Nous ne sommes pas des arabes de service

Entretien exclusif

Entretien accordé à Denis DAUMIN   |   Chef du service pour La Nouvelle République

Nous ne sommes pas des arabes de service


Vos adversaires, droite comme à gauche, vous désignent comme des communautaristes avançant masqués. Pourquoi tant de haine ?

Probablement parce que nous gênons. Plusieurs de nos opposants, non des moindres – je veux parler de ceux qui trustent tribunes et interviews à pleine année – diffusent même de colossales contre-vérités dans le but de nous nuire.

Nous voudrions imposer le halal dans les cantines, séparer les hommes des femmes dans l’espace public, ériger des mosquées dans les quartiers, etc.

Aucun de nos candidats ne prône cela, évidemment. Nous avons d’ailleurs engagé des procédures à ce sujet. La réalité c’est que ces partis établis, installés dans le paysage depuis des lustres, ont tout intérêt à nous discréditer en appuyant sur ce fantasme. C’est ce que j’appelle le logiciel réflexe “ Soumission ” par référence au livre de Michel Houellebecq.

Ça fonctionne assez bien, les esprits sont réceptifs, et ça clôt le débat que nous prétendons ouvrir.


Mais la dénomination même de votre parti intègre le mot “ musulmans ”. Vous tendez la perche à ceux qui vous accusent de séparatisme larvé.

Le séparatisme, c’est celui qui s’est organisé dans l’indifférence et le silence.

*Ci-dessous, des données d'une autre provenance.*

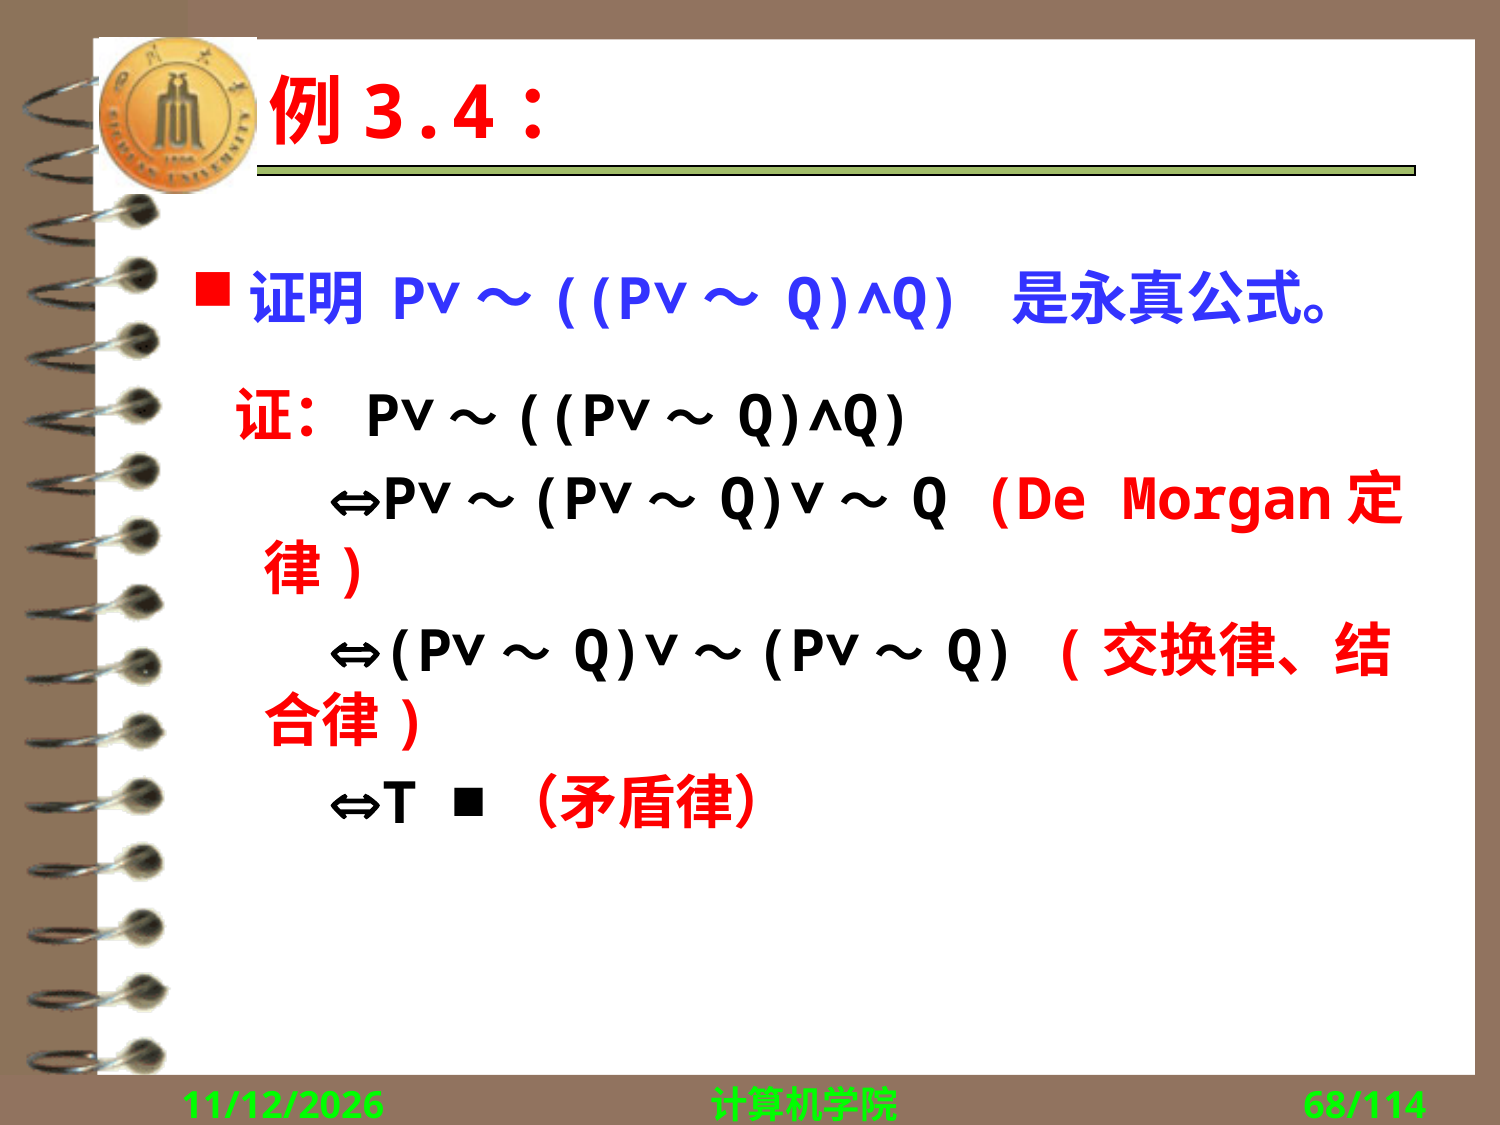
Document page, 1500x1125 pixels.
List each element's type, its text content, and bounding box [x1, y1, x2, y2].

picture [0, 0, 257, 1075]
title 例3.4： [253, 50, 1415, 168]
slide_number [166, 1073, 479, 1100]
text_box 证：P∨～((P∨～ Q)∧Q) P∨～(P∨～ Q)∨～ Q (De Morgan定律) (P∨～ Q)∨～(P∨～ Q) (交换律、结合律) T ■（矛盾律） [173, 362, 1459, 843]
slide_number 68/114 [1128, 1073, 1442, 1100]
list 证明 P∨～((P∨～ Q)∧Q) 是永真公式。 [185, 241, 1400, 338]
footer 计算机学院 [479, 1073, 1128, 1100]
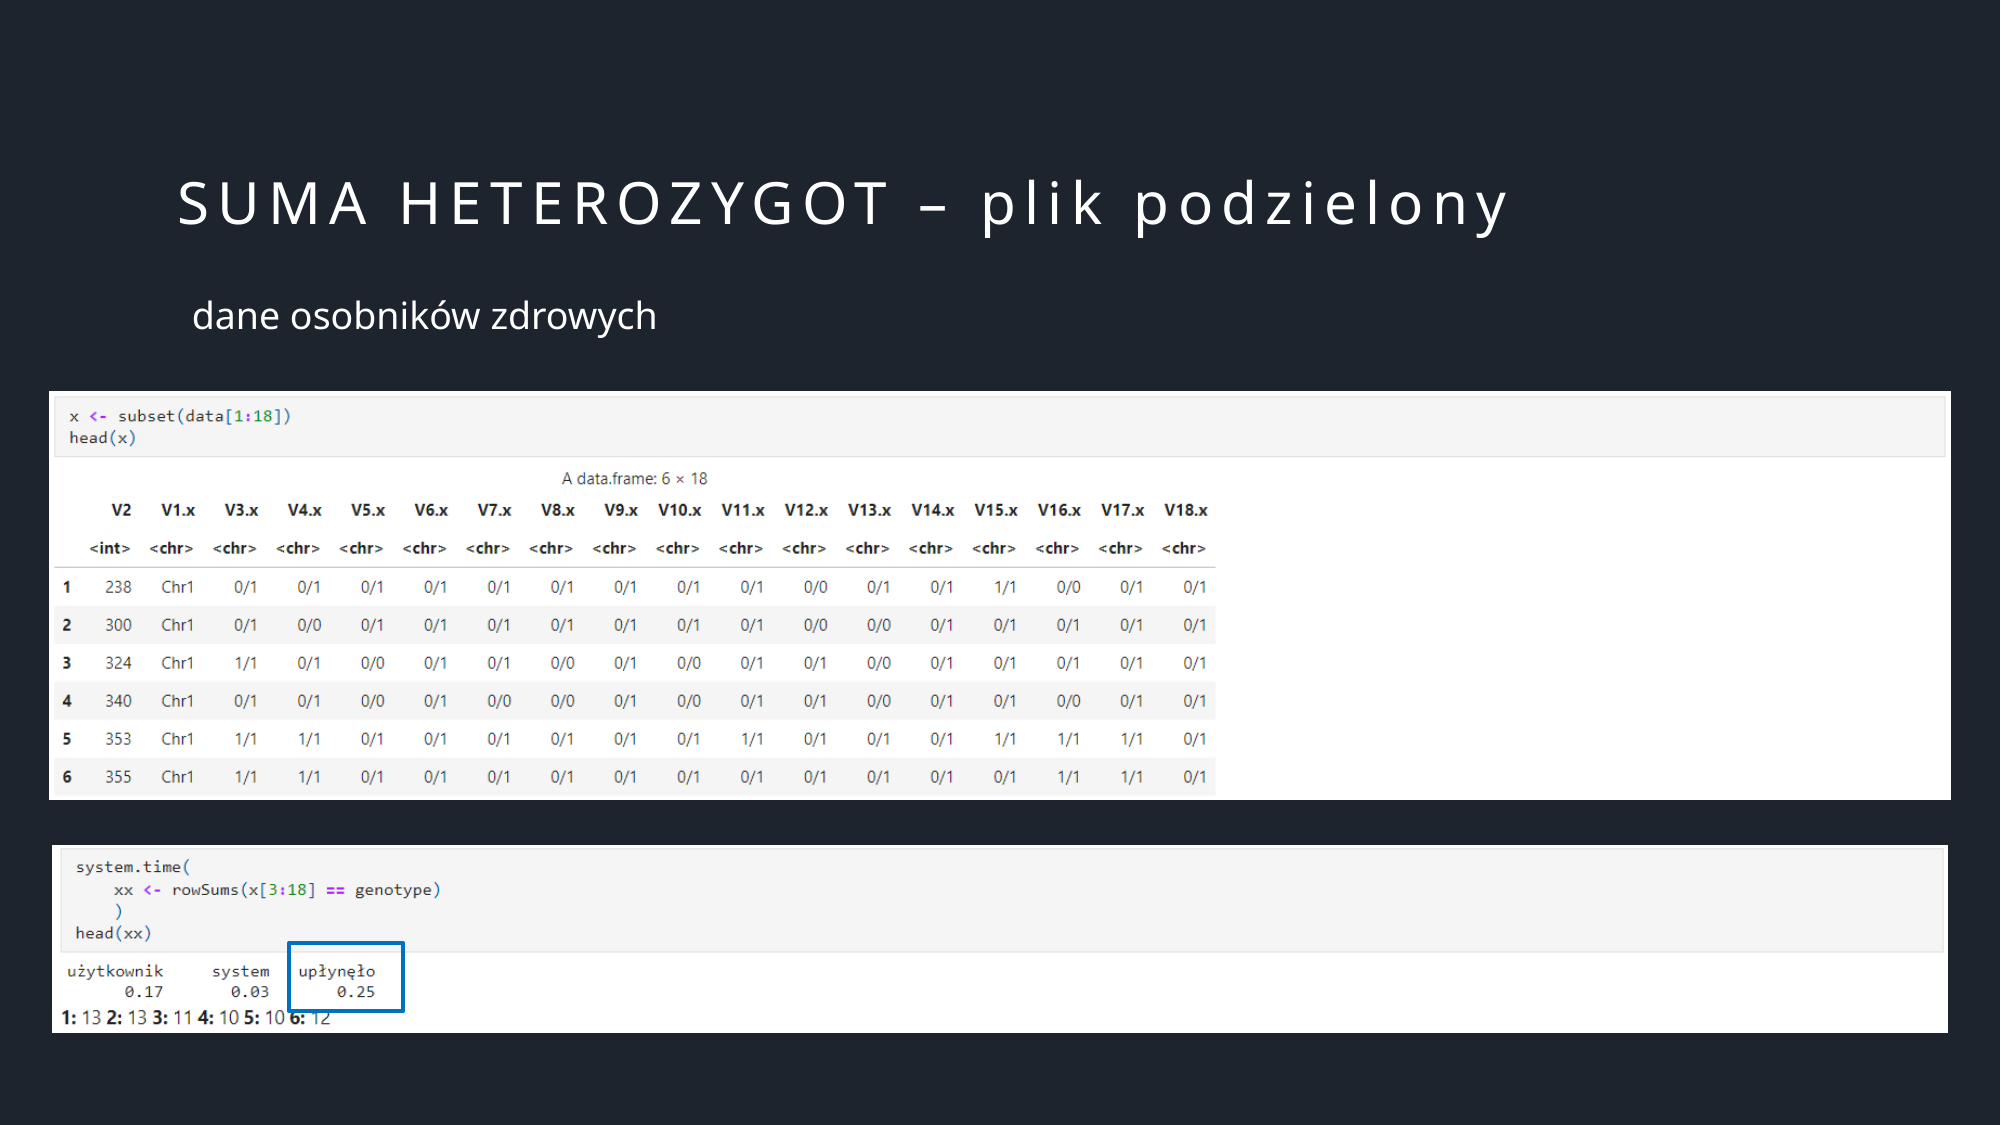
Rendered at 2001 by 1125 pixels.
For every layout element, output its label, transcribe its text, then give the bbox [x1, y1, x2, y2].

picture [52, 845, 1948, 1033]
title SUMA HETEROZYGOT – plik podzielony [177, 165, 1822, 274]
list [49, 391, 1951, 800]
text_box dane osobników zdrowych [177, 284, 1347, 344]
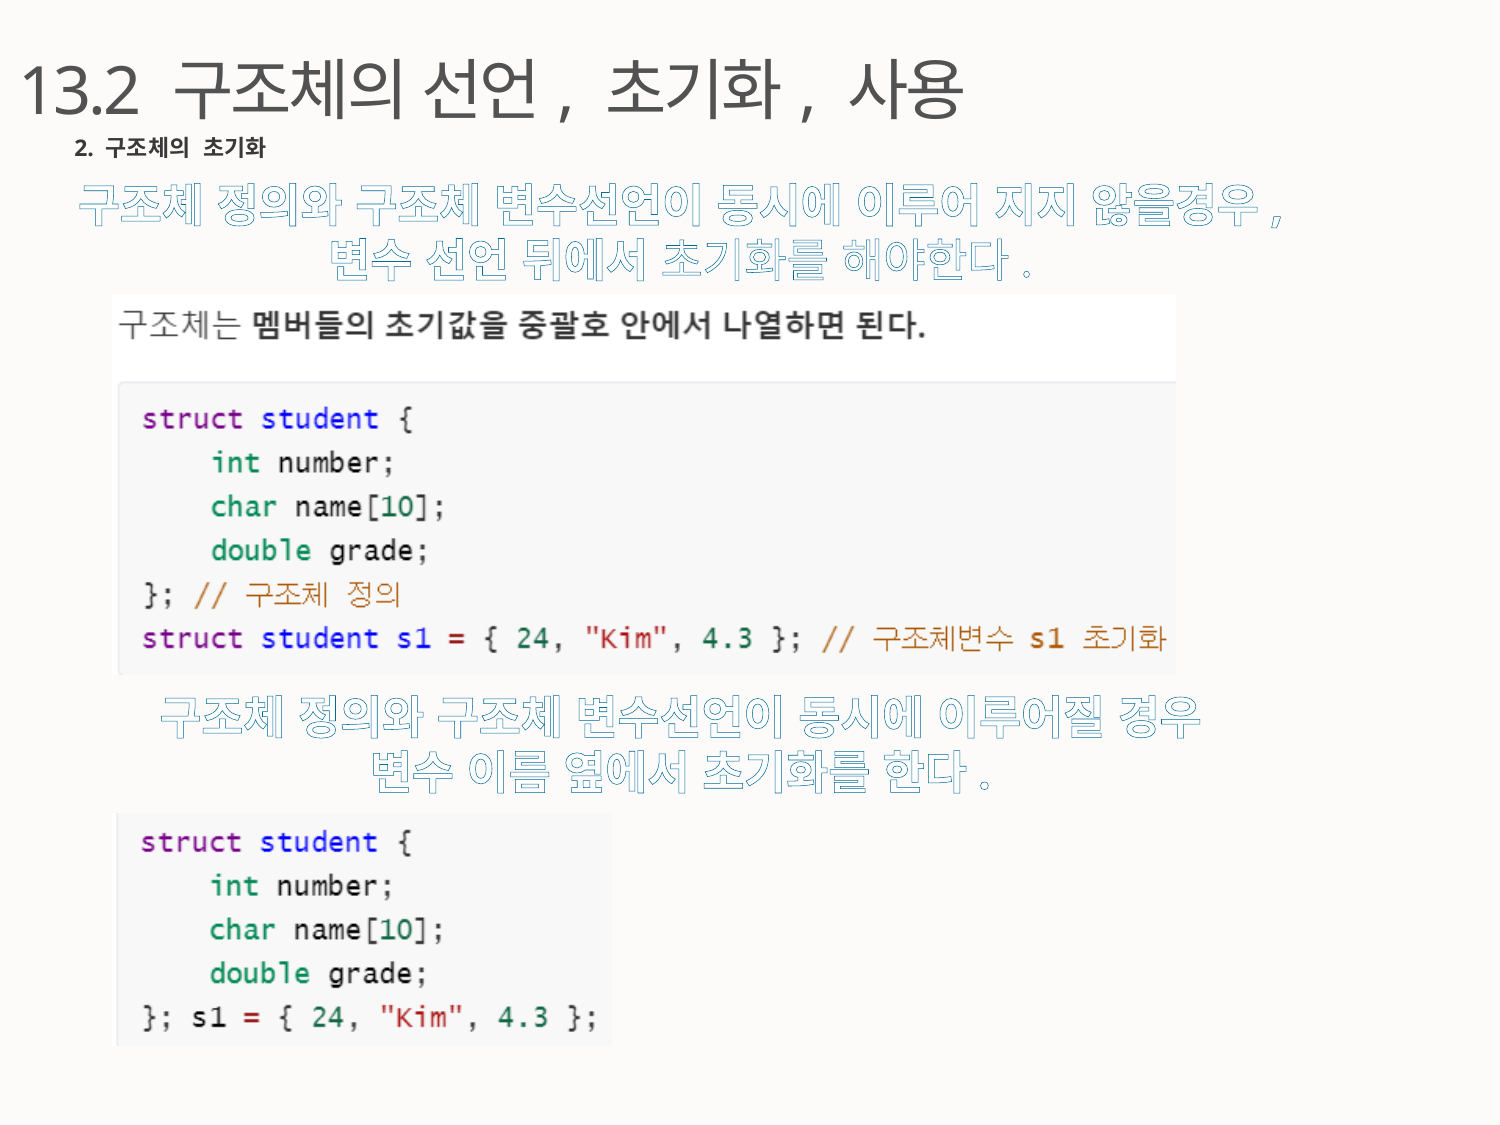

C’est, par exemple, la partition exemplaire de Joué-lès-Tours entre le centre-ville pavillonnaire, résidentiel, apaisé et la périphérie des cités. On y a parqué, non plus des habitants, mais des individus partageant un certain nombre de caractéristiques. Il se trouve qu’un certain nombre sont de confession musulmane. Nous considérons, nous, que cela ne suffit pas à les définir. Et à nos yeux cette caractéristique a, non pas un sens religieux, mais une signification profondément politique.


C'est à dire ?

C’est toute la question du rélèguement, de la citoyenneté de deuxième zone. Pour dire les choses autrement : c’est la trahison de la devise républicaine. Liberté, égalité, fraternité. Où sont-elles ? Confisquées au bénéfice des élites de ce pays. Où est l’égalité scolaire et sanitaire lorsque l’on vit dans ces quartiers ? Nous ne sommes pas les seuls à poser ces questions mais nous avons une certaine légitimité pour le faire.


La République rime aussi avec laïque. Seriez-vous disposé à signer, par exemple, une charte de laïcité ?

Des deux mains si chacun la signe. Nous nous revendiquons comme républicains donc comme laïcs et nous ne demandons pas de certificat de musulmanité à nos colistiers. Nous nous considérons comme citoyens d’un pays, la France, auquel nous sommes attachés. Le Français musulman a bien autre chose à proposer à la collectivité que la charia, croyez-moi. Aujourd’hui, de quoi nous parlent les gens ? Pas de mosquée dans le quartier, je vous rassure. Ils veulent une école qui garantisse les mêmes chances à leurs enfants, une police qui chasse les trafiquants et des perspectives sérieuses d’emploi sur lesquelles ils pourraient asseoir leurs projets. Bien sûr, tous les candidats le promettent. Quoique adossés pour la plupart à des moyens cent fois supérieurs aux nôtres, respecteront-ils leurs engagements ? Nous participons aussi à cette campagne pour le leur rappeler, mais nous pouvons travailler avec tous.


Sauf le RN, évidemment ?

Ça va sans dire. Mais mieux en l’illustrant. Nous avions une liste à Maubeuge (Nord) nous l’avons retirée car elle devenait un argument de campagne pour le RN. Nous ne voulions pas être les boucs émissaires. Notre position, vigilante, est différente avec les autres.


Au risque d’alimenter des soupçons de collusion avec certains candidats clientélistes?

Vous faites référence à l’UDI en banlieue nord-francilienne. Nous avions pris des accords et obtenu un élu auquel les moyens ont été retirés. Il a démissionné.

Nous ne voulons pas être éternellement les Arabes de service.